The specific treatments you choose should take into account your climate, colony strength, time of year, and where you are in the honey production cycle. Formic acid works best in moderate temperatures and shouldn't be used during honey flows. Oxalic acid is most effective when brood is absent. Synthetic treatments like Apivar provide long-term protection but require removal before honey supers go on.
Record-keeping becomes crucial in any IPM program. Knowing what treatments you applied, when, at what mite levels, and what the results were allows you to refine your approach year after year. Which brings up an important point: treating varroa is no longer a simple annual task but an ongoing management challenge that requires attention, monitoring, and adaptation.
Looking Ahead
The varroa story is far from over. As I write this, researchers are exploring gene drives that could theoretically spread mite resistance through bee populations, investigating whether certain gut microbes might protect bees from mite-vectored viruses, and developing increasingly sophisticated monitoring tools that use computer vision to count mites automatically.
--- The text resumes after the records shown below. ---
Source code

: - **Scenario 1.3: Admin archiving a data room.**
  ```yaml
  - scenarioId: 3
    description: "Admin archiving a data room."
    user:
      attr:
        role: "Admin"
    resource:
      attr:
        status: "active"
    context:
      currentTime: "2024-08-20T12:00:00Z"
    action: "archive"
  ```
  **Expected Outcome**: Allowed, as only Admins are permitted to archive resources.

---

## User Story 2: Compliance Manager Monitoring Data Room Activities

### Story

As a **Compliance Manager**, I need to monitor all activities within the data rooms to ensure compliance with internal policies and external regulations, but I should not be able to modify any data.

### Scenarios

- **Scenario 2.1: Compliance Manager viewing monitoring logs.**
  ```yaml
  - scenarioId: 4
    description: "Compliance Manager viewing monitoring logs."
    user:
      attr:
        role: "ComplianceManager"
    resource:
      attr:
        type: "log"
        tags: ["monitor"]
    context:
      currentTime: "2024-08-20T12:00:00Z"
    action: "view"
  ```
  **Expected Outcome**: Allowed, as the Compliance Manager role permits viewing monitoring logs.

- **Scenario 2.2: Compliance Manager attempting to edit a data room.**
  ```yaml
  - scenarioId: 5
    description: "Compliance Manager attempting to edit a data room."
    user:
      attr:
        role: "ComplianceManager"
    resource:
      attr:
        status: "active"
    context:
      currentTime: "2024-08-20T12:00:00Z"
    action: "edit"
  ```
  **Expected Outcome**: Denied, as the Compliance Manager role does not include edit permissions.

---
What's clear is that we're never going back to the pre-varroa days when beekeepers could largely ignore pest management. But we're also no longer in crisis mode, desperately trying anything that might work. We have practical tools, we understand the biology, and we're developing even better options.
The most important lesson from this evolutionary journey is the value of staying informed and adapting. The beekeepers who struggle most with varroa are often those still using the methods that worked twenty years ago. The ones who succeed are those who monitor their mites, stay current with research, and aren't afraid to adjust their approach when needed.
Varroa management is now simply part of responsible beekeeping. It's no different from monitoring stores, assessing queens, or preparing colonies for winter. It's something we do because we care about keeping our bees healthy and productive. The specific methods will continue to evolve, but the fundamental principle remains: know your enemy, use multiple tools, and never assume that what worked last year will automatically work this year.
The mites taught us that lesson the hard way. We'd be wise not to forget it.